# Young adult or puppy for family



## mrs.campbell (Apr 7, 2014)

Hi. I was raised with GSDs pretty much my whole life. I have been married going on 13 yrs. and we have a human pack of our own.  We moved out to 5 acres and are fencing a few acres this summer. I am due to have my own baby early June. I had originally wanted to skip the puppy stage and get an adult or juvi. I have been watching rescues and ads for the past few yrs. Kinda a hobby. After speaking to my vet and friends I am thinking with small kids in the home along with 2 indoor cats, rescues may not be a great idea. Many older dogs over a yr. it seems are being sold because the person didn't train it and I am not wanting to try to undo what the person failed to do. I do plan on having 2 GSDs. I read the thread on getting 2 puppies at a time and that idea took a quick dive. SO here are my questions.
1. What is the best way to get 2 GSD. My original idea was get 2 puppies and get through the puppy stage at once. Articles show maybe a bad idea. 

2. I am not looking to show etc. I want sound, family dogs with good hips etc. that can run, play go for walks and do what a large active family does and be good at protection. I am not looking to spend $1,500 to $2000 for a dog. I am happy with a hobby breeder. I don't care about papers as much as a sound dog. I am picky with color. I want a straight back more than slope. I might need more education on this. However, It doesn't look right to me.

3. Can herd children. JOKE! 

4. I guess I really want to research the heck out of this and know all I can. I want the right dog the first time. Is there a way to get a young adult without kid and cat issues? I am happy with a puppy, but at what point can I add another? Any incite would be most appreciated.

A little background. From the time I was in diapers I was tripping over a puppy. Maybe the puppy was tripping over me. We (my family growing up) have had cat killers and high drive and no drive dogs.

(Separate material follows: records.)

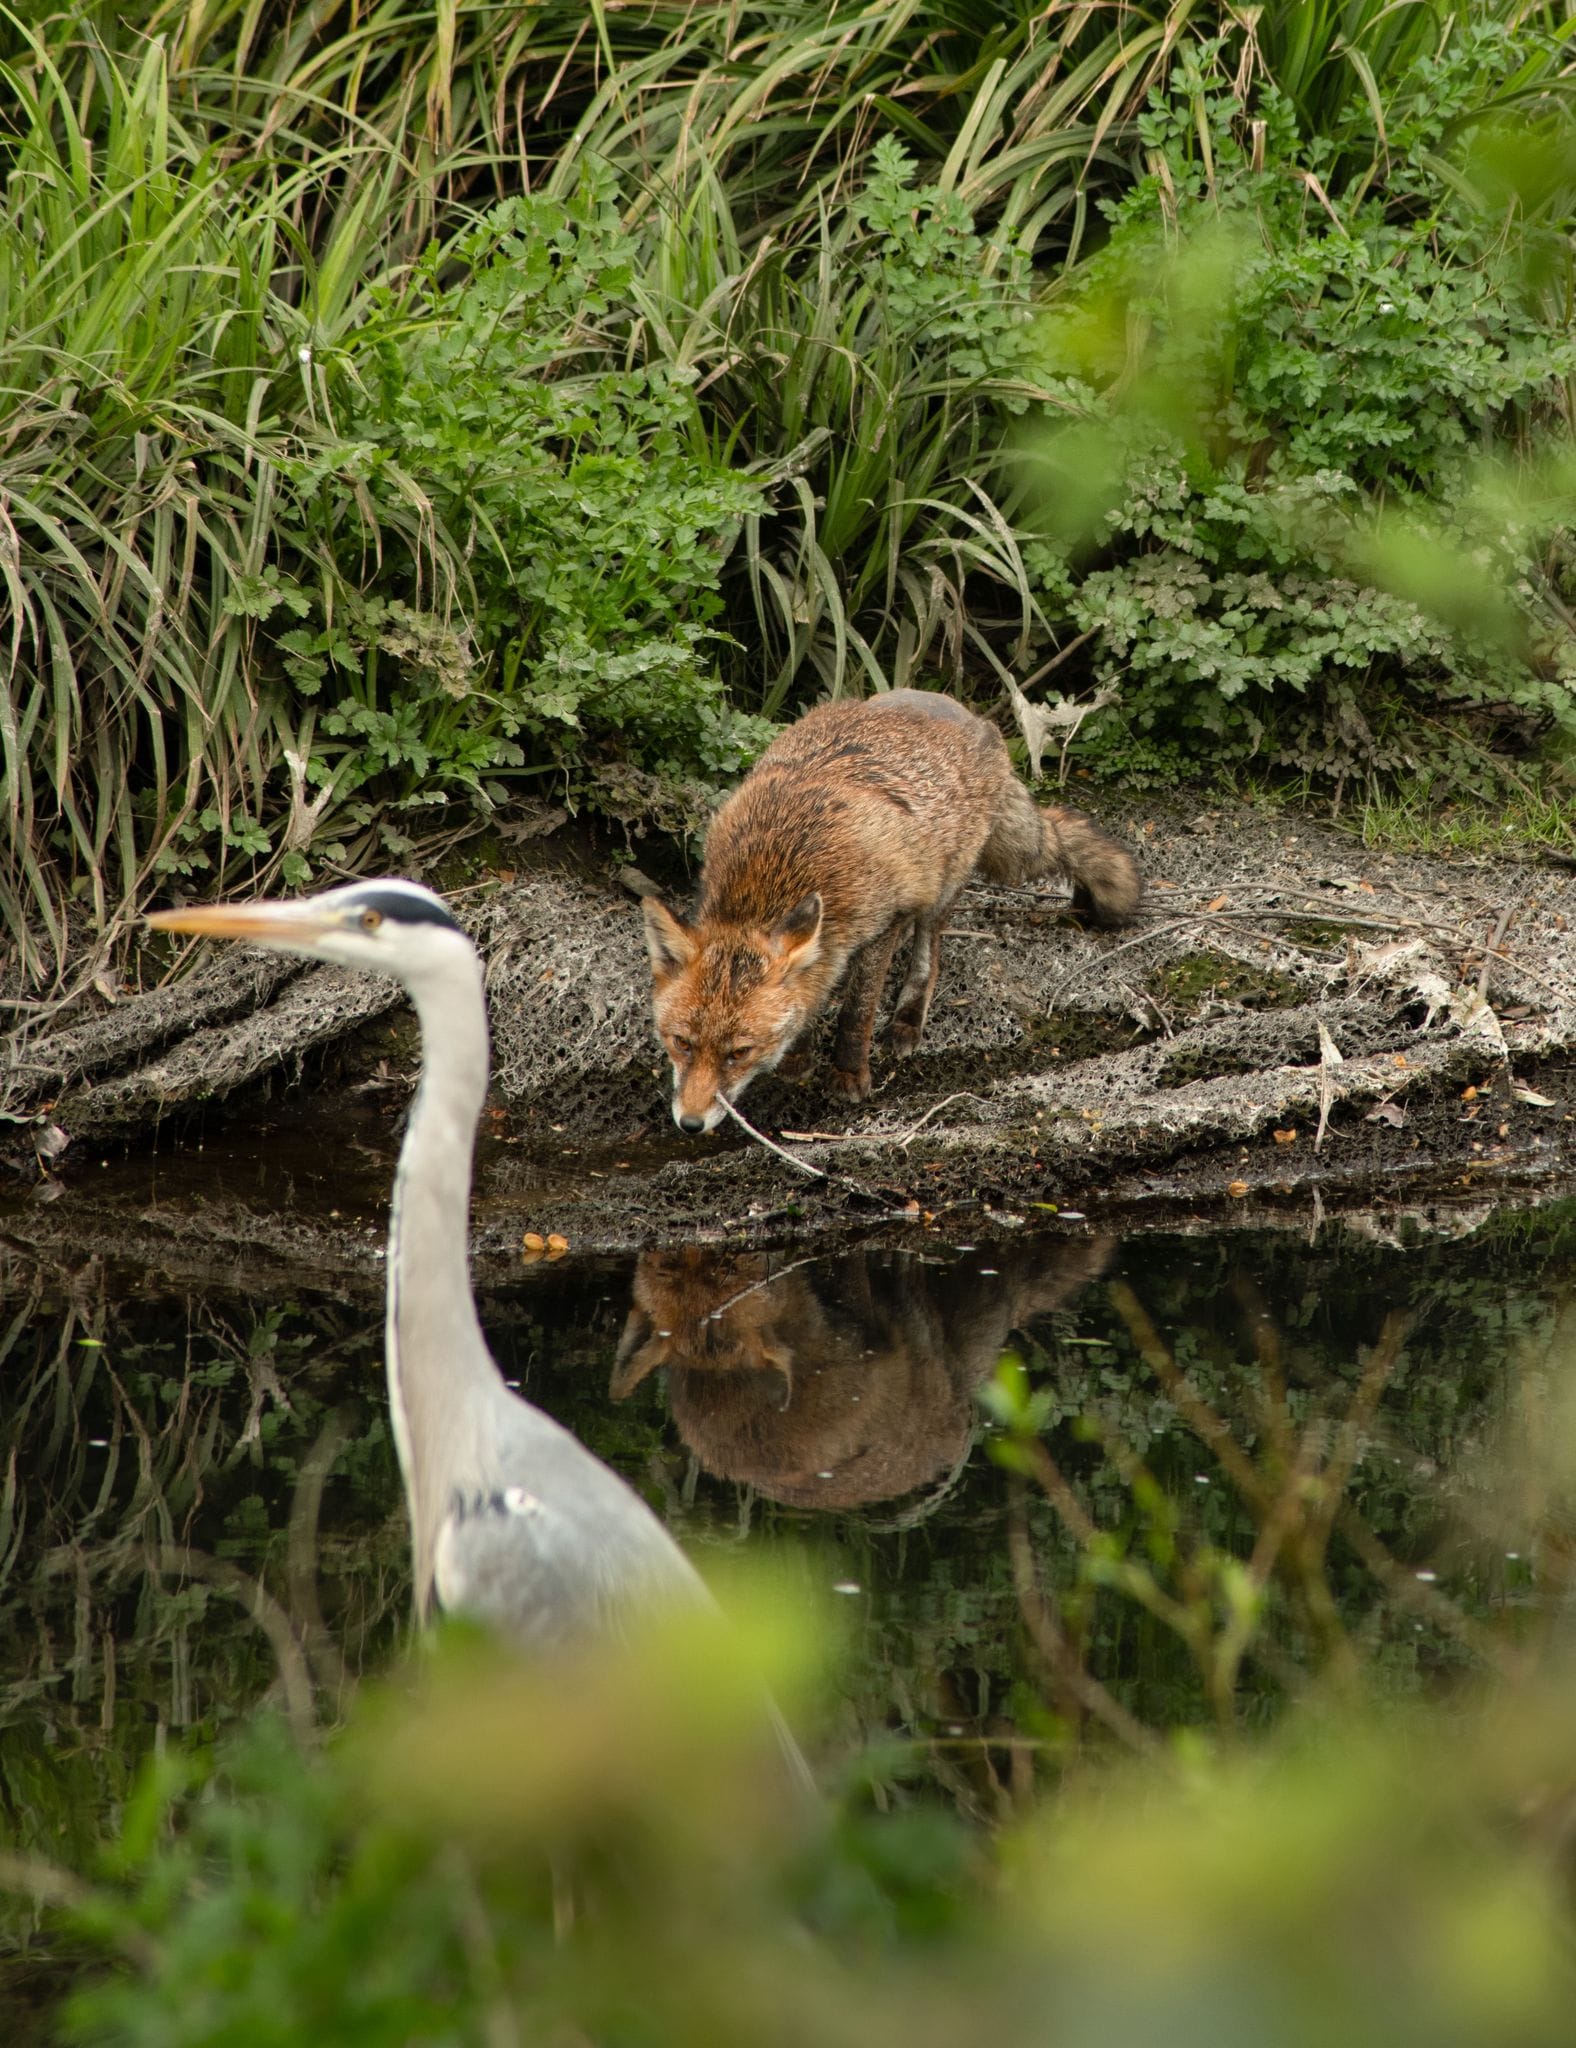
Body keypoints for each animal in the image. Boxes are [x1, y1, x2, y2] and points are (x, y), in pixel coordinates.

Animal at [641, 689, 1141, 1133]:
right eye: (681, 1043)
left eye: (738, 1052)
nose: (690, 1124)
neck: (775, 873)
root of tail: (962, 709)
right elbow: (809, 999)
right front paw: (799, 1057)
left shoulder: (883, 921)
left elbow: (856, 1011)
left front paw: (848, 1075)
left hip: (941, 887)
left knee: (927, 956)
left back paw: (907, 1019)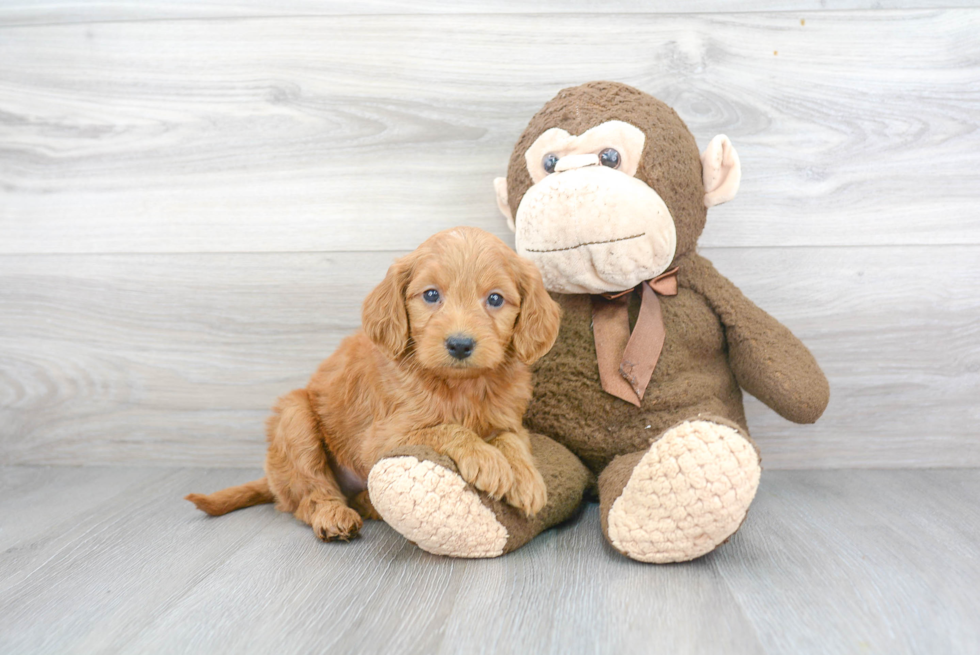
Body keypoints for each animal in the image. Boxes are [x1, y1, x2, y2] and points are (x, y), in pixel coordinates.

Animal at [188, 227, 564, 544]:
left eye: (496, 299)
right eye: (431, 295)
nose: (459, 344)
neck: (461, 387)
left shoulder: (510, 419)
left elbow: (510, 439)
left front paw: (526, 479)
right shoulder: (382, 437)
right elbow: (444, 428)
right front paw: (486, 459)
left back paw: (369, 504)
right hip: (295, 418)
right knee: (309, 494)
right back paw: (333, 515)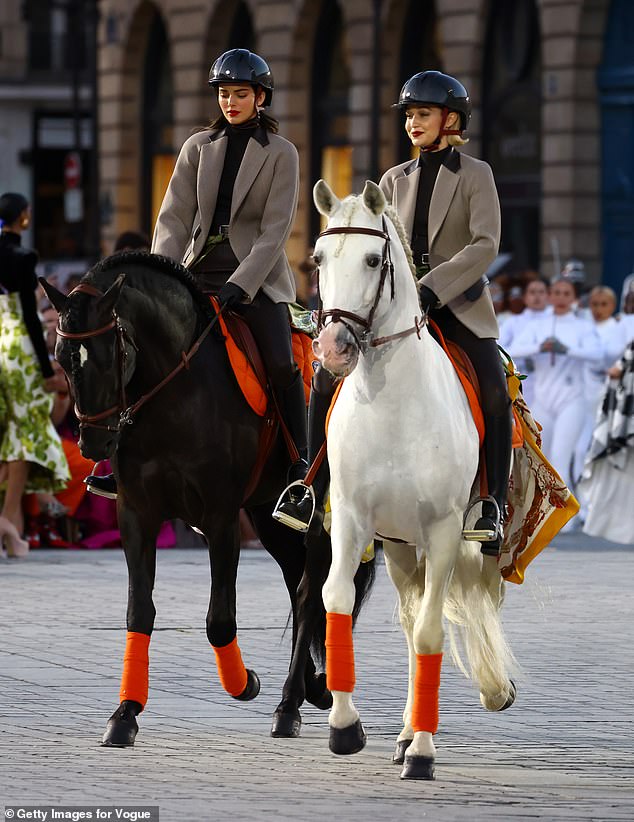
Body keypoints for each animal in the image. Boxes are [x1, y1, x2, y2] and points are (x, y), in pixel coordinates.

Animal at [42, 251, 372, 748]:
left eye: (109, 354)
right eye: (62, 358)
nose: (93, 443)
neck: (175, 394)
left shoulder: (220, 517)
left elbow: (219, 620)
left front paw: (244, 682)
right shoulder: (136, 513)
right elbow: (139, 610)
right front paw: (125, 713)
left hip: (322, 513)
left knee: (314, 587)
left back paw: (297, 698)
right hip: (268, 516)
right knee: (299, 586)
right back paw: (308, 690)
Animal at [312, 182, 512, 784]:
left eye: (373, 260)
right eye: (318, 259)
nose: (332, 348)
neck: (391, 403)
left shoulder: (444, 530)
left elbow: (430, 632)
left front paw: (423, 752)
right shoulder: (351, 518)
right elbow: (336, 599)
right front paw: (345, 726)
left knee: (423, 621)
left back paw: (412, 738)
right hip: (399, 544)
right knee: (406, 616)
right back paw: (400, 733)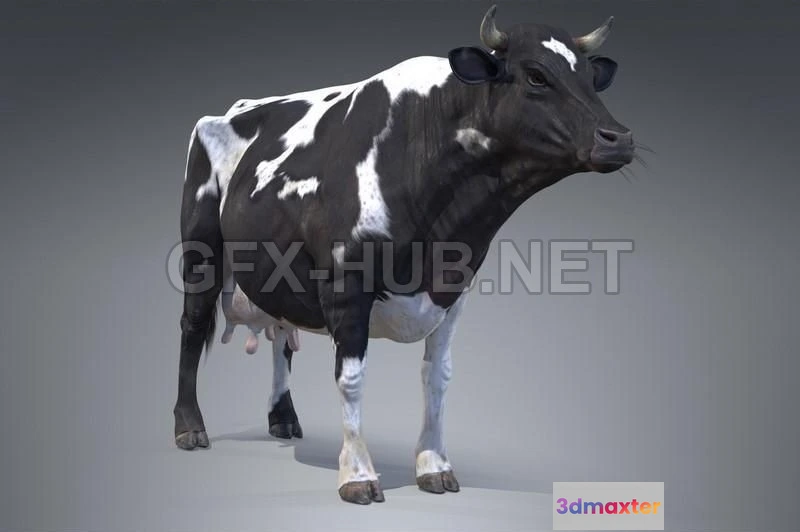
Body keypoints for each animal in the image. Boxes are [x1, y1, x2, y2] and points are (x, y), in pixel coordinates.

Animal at [174, 5, 634, 504]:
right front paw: (357, 474)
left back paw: (283, 419)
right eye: (535, 75)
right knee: (192, 326)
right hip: (200, 249)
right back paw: (189, 427)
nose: (619, 137)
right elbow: (351, 378)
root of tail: (235, 107)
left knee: (280, 335)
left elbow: (438, 377)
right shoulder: (345, 285)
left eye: (590, 77)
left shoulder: (454, 289)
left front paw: (435, 467)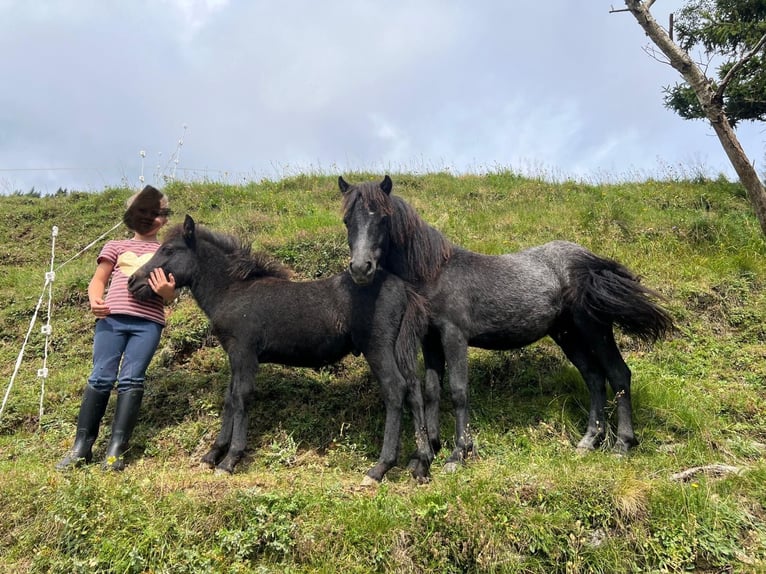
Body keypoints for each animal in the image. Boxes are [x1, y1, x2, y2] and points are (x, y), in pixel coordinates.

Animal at [129, 216, 436, 486]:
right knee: (413, 389)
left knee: (395, 389)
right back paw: (422, 463)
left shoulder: (244, 352)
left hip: (377, 347)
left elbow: (241, 397)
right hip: (399, 347)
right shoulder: (234, 356)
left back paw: (380, 468)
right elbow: (229, 398)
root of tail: (402, 287)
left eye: (168, 250)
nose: (133, 282)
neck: (231, 291)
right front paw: (211, 455)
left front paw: (230, 460)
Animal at [340, 176, 676, 472]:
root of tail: (592, 261)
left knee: (618, 375)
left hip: (594, 330)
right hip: (567, 335)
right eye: (347, 221)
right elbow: (433, 390)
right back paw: (588, 441)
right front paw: (429, 452)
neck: (435, 272)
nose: (360, 269)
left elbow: (458, 390)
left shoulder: (454, 336)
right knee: (594, 378)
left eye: (383, 218)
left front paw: (457, 454)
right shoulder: (431, 340)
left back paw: (621, 445)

My parents had a protection GSD shipped out with a trainer from Cali when I was 17 yrs old and that trainer worked with me for the weekend. I am now 33, so I am rusty and green. I am not afraid of work nor am I afraid of a GSD. I do though have a lot to learn and relearn. Out of high school I wanted to breed and train them for protection like Hank(parents dog) Walking that 110 GSD I felt like nothing could harm me. He was like a hairy guardian angel. lol I want to add I am a stay at home mom and will be in the home with the dogs through the day. I have a large van and can take them most places.


----------